Where do you turn in times of deep trouble? How do you console yourself when your whole world has turned upside down? How can you provide solace to others, especially children, who have lived through traumatic events like the tragedies of September 11, 2001?
Poet, author, and teacher Georgia Heard tried to answer such questions when asked “to gather poems of comfort to read to the New York City children who witnessed the World Trade Center tragedy.” The anthology she edited, This Place I Know: Poems of Comfort, includes eighteen poems, each one illustrated by a different picture book artist. Many of the illustrators describe their inspiration for the illustrations and their hopes that their contributions might help provide comfort. In an Author’s Note, Heard says, “I tried to choose poems that touch upon our feelings of fear and loss, remind us that we are not alone in despair, and assure us that dreams can be born even from tragedy.” The poems in this wonderful collection fulfill her objective and more.

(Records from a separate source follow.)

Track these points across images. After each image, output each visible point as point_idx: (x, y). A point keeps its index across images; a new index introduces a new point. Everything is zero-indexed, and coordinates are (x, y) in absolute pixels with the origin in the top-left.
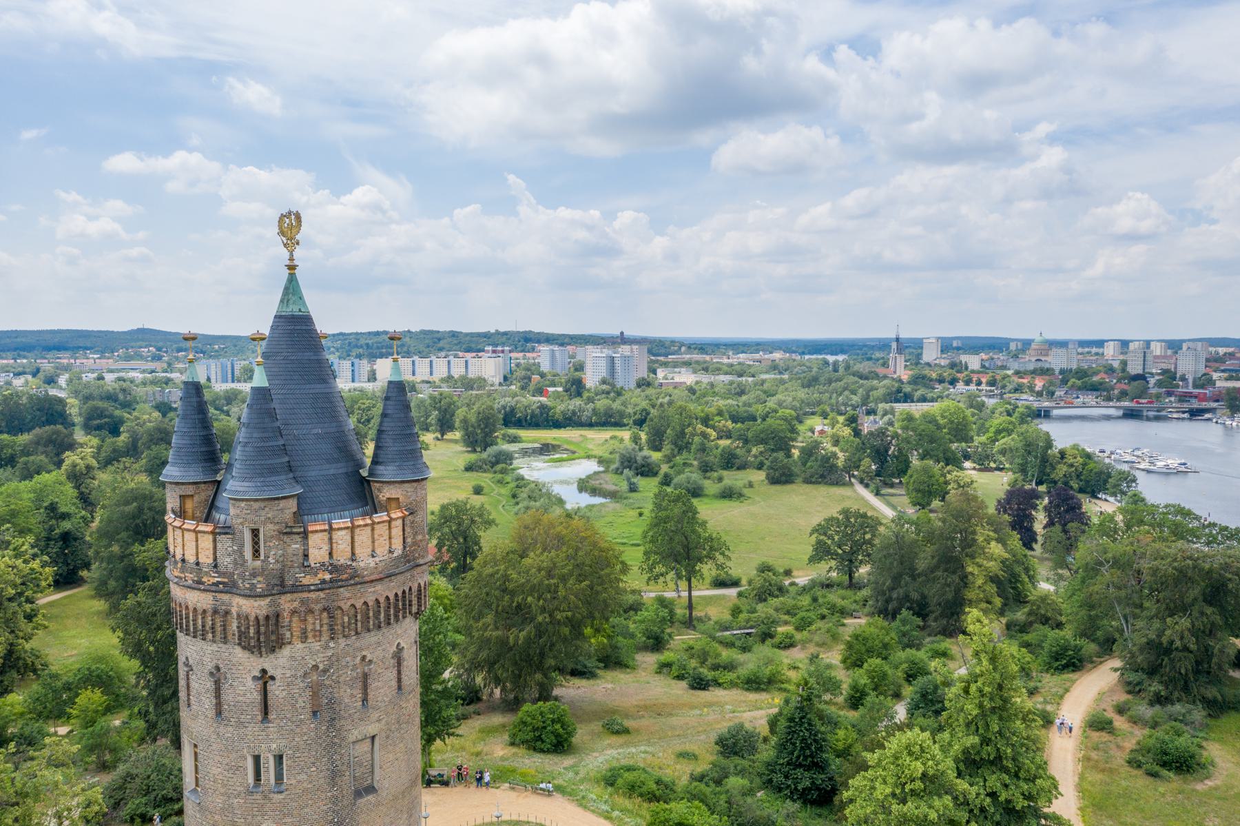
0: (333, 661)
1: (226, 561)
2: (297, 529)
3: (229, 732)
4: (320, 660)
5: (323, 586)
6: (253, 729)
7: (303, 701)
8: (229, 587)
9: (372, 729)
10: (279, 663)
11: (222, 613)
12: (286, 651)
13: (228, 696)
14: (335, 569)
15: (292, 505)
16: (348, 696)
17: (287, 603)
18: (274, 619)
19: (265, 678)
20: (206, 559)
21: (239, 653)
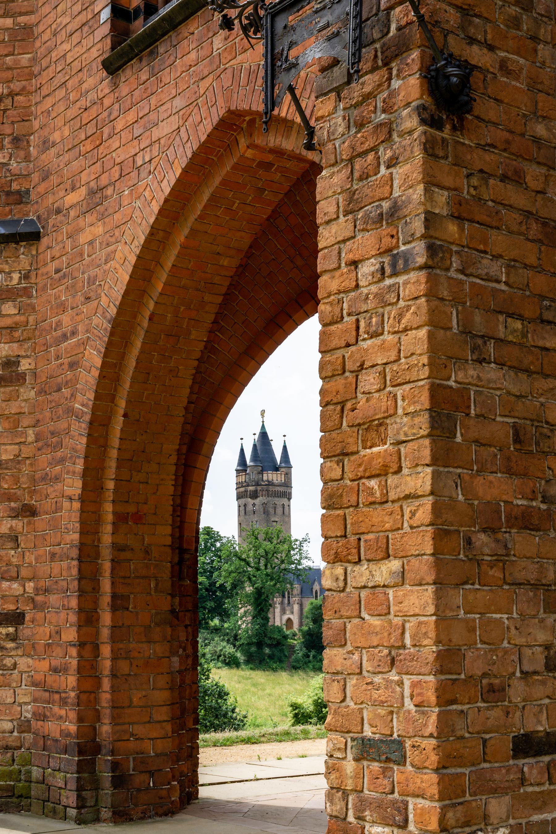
0: (268, 502)
1: (247, 480)
2: (261, 472)
3: (247, 517)
4: (265, 501)
5: (266, 485)
6: (252, 516)
7: (262, 510)
8: (248, 486)
9: (277, 520)
10: (257, 501)
11: (246, 491)
12: (259, 499)
13: (247, 509)
14: (268, 481)
15: (260, 468)
16: (271, 511)
17: (259, 488)
18: (256, 491)
19: (254, 505)
20: (243, 480)
21: (249, 499)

The title poem, “This Place,” by Eloise Greenfield, and several others address grieving and assure young readers that tears are an acceptable and possibly even a necessary part of the process.
Touching poems about friendship and togetherness include “To You” by Karla Kuskin, which speaks to someone whose company would enable the narrator to “do anything at all.” “A Little Girl’s Poem” by Gwendolyn Brooks describes a child’s wishes for children all over the world: “Life is for us, and is shining. We have a right to sing.”
Both “Hold Fast Your Dreams” by Louise Driscoll and Langston Hughes’s “Dreams” remind readers to hold onto their hopes and dreams so they can eventually find joy. A favorite of mine, “Trouble, Fly” by Susan Marie Swanson, addresses trouble directly and asks it to “Let our night be a night of peace.” “The Peace of Wild Things” by Wendell Berry describes a retreat to still water to “rest in the grace of the world.” Additional poems describe life in New York City and the resilience of its inhabitants. The publisher, Candlewick Press, and contributors donate part of the proceeds to Save the Children.
I return to this collection again and again, when teaching, in school visits, to comfort myself in difficult times. Of course, poetry alone is not enough to save us in times of tragedy. But it can help lessen the pain of listeners and readers alike by reminding us of our shared losses and strengths.